München – Die ersehnte Rettung kam über Nacht. Zu später Stunde landete vergangene Woche in Rom eine Frachtmaschine aus China. An Bord waren Menschen und Materialien, die das von der Corona-Krise ausgelaugte Italien ungeduldig erwartete. Beatmungsgeräte, Schutzmasken, dazu Experten, die lange vor den Europäern Erfahrungen mit dem Virus gesammelt hatten. Gegen Mitternacht bedankte sich Außenminister Luigi di Maio via Facebook euphorisch: „Wir sind nicht allein. Es gibt Menschen in der Welt, die Italien helfen wollen.“
Sein Land ist in Europa nicht das einzige, das sich über die Chinesen freut. Frankreich erhielt diese Woche eine Million Atemschutzmasken, dazu Anzüge und medizinische Handschuhe. Nachdem man zu Beginn der Krise noch Material nach Fernost verschickt habe, verlaufe die Unterstützung nun in umgekehrter Richtung, lobte Außenminister Jean-Yves Le Drian. Das sei „ein schönes Beispiel“ für internationale Zusammenarbeit.
Während in Europa der Kampf gegen das Virus noch nicht mal seinen Höhepunkt erreicht hat, scheint in China Ruhe einzukehren. Erstmals meldeten die Behörden gestern keine lokalen Neuinfektionen. China hat das Know-how, um dem Ausland zur Seite zu stehen, und jetzt auch die Kapazitäten. Vor allem aber hat das Land ein geostrategisches Interesse daran, europäische Staaten mit Wohltaten zu beglücken.

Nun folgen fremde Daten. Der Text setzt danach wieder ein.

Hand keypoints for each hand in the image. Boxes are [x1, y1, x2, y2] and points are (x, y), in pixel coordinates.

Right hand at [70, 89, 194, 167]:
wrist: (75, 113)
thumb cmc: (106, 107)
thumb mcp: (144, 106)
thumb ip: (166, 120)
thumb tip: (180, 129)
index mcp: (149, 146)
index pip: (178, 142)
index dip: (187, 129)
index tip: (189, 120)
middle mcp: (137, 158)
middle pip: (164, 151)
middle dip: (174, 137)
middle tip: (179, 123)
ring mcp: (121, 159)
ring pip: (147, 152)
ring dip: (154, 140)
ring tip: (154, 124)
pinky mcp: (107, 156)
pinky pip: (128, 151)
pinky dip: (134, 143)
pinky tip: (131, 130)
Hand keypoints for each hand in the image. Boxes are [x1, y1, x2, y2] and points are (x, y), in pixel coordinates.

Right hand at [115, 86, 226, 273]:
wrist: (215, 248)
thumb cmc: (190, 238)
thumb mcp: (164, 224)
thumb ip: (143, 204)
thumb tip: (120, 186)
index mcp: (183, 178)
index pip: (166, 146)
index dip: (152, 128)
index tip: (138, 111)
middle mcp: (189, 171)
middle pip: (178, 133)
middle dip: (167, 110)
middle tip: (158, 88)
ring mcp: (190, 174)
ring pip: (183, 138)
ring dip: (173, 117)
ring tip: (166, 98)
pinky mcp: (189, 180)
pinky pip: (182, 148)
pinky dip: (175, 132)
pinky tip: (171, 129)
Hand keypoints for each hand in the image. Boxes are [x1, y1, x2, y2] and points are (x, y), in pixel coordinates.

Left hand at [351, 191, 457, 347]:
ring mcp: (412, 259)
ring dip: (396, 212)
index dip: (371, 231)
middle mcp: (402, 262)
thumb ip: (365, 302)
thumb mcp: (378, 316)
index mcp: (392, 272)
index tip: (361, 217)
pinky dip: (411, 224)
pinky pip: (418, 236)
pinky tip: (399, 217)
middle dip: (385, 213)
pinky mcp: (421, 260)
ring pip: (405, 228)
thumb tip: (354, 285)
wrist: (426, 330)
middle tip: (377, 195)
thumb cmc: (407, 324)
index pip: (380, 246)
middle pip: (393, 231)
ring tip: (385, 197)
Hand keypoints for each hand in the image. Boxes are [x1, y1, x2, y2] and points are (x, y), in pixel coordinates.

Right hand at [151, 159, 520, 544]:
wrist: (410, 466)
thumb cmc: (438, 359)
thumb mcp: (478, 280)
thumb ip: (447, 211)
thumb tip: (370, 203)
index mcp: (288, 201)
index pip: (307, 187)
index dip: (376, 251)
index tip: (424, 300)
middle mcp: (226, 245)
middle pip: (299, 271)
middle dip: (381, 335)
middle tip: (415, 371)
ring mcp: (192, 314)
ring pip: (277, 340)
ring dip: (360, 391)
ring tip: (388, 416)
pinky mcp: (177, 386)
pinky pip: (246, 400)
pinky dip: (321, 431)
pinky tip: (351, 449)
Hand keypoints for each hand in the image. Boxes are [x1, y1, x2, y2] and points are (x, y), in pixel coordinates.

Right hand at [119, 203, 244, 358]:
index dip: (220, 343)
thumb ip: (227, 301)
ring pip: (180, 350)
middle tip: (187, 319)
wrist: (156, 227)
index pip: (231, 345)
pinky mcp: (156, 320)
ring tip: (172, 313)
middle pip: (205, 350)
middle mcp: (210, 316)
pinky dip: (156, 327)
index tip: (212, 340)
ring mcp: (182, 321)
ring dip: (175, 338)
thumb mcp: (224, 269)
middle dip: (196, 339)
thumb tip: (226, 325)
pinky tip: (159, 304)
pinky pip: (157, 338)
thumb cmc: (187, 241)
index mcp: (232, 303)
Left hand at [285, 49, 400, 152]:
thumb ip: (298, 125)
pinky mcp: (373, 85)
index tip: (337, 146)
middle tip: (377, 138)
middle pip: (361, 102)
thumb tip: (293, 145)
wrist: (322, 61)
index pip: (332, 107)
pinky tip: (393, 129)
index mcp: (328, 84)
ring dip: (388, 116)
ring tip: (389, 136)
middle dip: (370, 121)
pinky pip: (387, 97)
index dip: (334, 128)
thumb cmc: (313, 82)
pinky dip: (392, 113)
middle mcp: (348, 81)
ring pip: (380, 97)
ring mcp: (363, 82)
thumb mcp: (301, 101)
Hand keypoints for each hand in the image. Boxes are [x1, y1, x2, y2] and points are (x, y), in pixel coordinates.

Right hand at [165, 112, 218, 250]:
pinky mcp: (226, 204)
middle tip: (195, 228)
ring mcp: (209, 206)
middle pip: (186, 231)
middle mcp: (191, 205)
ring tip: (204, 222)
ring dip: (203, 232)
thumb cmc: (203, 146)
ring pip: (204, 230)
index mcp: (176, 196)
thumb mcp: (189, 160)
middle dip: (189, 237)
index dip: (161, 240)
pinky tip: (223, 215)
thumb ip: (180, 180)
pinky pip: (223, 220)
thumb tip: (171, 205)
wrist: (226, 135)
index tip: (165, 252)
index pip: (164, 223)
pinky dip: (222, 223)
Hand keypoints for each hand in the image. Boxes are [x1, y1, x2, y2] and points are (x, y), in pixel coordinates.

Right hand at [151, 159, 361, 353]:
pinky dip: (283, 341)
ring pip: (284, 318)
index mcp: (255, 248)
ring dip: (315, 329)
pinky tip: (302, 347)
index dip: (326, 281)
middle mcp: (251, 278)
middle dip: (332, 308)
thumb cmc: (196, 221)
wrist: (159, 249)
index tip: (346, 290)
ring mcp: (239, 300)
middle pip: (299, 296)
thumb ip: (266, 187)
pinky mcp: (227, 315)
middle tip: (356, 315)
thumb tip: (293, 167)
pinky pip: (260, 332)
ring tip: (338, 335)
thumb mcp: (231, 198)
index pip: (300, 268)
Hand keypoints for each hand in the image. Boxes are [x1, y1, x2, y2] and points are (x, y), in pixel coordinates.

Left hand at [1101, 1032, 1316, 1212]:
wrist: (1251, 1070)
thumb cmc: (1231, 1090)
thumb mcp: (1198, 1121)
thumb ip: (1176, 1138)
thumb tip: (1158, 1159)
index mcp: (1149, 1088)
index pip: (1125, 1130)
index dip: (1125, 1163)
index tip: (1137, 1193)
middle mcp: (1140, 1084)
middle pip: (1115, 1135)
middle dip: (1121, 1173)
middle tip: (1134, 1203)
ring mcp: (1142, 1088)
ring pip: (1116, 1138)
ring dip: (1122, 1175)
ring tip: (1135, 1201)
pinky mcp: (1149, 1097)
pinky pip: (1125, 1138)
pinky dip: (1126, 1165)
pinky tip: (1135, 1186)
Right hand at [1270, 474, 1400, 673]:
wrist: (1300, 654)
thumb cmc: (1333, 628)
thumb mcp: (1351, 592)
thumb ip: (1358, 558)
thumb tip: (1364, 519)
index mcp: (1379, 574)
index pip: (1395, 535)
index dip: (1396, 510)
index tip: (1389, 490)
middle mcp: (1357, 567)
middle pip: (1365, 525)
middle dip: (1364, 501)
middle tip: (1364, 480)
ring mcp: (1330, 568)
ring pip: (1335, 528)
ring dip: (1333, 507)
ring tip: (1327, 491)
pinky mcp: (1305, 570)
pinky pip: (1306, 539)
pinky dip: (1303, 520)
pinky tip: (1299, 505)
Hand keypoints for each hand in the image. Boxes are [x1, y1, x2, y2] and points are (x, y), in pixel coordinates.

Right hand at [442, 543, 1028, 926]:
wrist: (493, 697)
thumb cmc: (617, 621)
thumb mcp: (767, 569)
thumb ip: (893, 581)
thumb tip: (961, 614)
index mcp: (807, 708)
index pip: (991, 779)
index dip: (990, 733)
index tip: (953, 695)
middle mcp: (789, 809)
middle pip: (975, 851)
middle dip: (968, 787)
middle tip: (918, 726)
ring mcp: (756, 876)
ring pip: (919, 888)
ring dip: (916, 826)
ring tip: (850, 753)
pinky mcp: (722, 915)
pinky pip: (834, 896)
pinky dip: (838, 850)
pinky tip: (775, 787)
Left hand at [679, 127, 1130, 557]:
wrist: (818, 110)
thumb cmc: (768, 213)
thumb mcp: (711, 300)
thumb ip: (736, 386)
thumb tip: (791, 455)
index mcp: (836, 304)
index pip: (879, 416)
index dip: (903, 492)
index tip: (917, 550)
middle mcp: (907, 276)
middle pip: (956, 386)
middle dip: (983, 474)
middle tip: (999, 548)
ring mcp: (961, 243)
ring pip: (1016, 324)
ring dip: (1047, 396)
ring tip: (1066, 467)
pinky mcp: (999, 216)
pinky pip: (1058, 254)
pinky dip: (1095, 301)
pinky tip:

China als Retter in der Not, das ist ein Zerrbild. Dem Riesenreich geht es in erster Linie darum, aus der Krise politisches Kapital zu schlagen. Corona wird als Chance begriffen, seinen Einfluss auszudehnen. Nicht mehr als Verursacher der Krise dazustehen, sondern als globaler Problemlöser. Am deutlichsten zeigt sich das auf dem Balkan. Dort wandte sich Serbiens Präsident Aleksandar Vucic öffentlich von seinem Kontinent ab. Grund war die Entscheidung der EU, medizinische Hilfsgüter mit einem Exportstopp zu belegen. Jetzt sei „jedem klar, dass die europäische Solidarität nicht existiert“, klagte Vucic. „Es war ein schönes Märchen.“
Hilfe bekommt Serbien nun aus Peking. Den chinesischen Präsidenten Xi Jinping nennt Vucic dafür „nicht Freund, sondern Bruder“. Es ist nicht das erste Mal, dass sich die Großmacht auf dem Balkan engagiert. Kürzlich lieferte sie ein Drohnensystem an Belgrad, und seit einiger Zeit gehen chinesische Polizisten auf den Straßen der Hauptstadt Streife. Offiziell, damit sich Touristen aus dem Reich der Mitte sicherer fühlen. Auch in Italien gibt es solche Kooperationen.
Serbien, der EU-Beitrittskandidat, orientiert sich nach Osten, aber das ist nur ein kleiner Aspekt eines gewaltigen Plans. Gegenüber dem italienischen Ministerpräsidenten Conte beschwor Xi Jinping diese Woche eine „Seidenstraße der Gesundheit“, angelehnt an das gigantische Wirtschafts- und Infrastrukturprojekt, mit dem Peking den Globus überspannt.
Während mit den USA die eine Großmacht auf Alleingänge setzt und alte Verbündete regelmäßig brüskiert, präsentiert sich die andere als hilfsbereit und schlagkräftig. Doch die Unterstützung hat ihren Preis. Je enger die Verflechtungen werden, desto größer der Einfluss.
Zu spüren bekam das zuletzt Eduardo Bolsonaro, der Sohn des brasilianischen Präsidenten. Kaum hatte er in einem Tweet Kritik an China und seinem Umgang mit der Corona-Krise geübt, ließ Peking, wichtigster Handelspartner der Südamerikaner, die Muskeln spielen. Wenig später entschuldigte sich der Parlamentspräsident für Bolsonaro junior.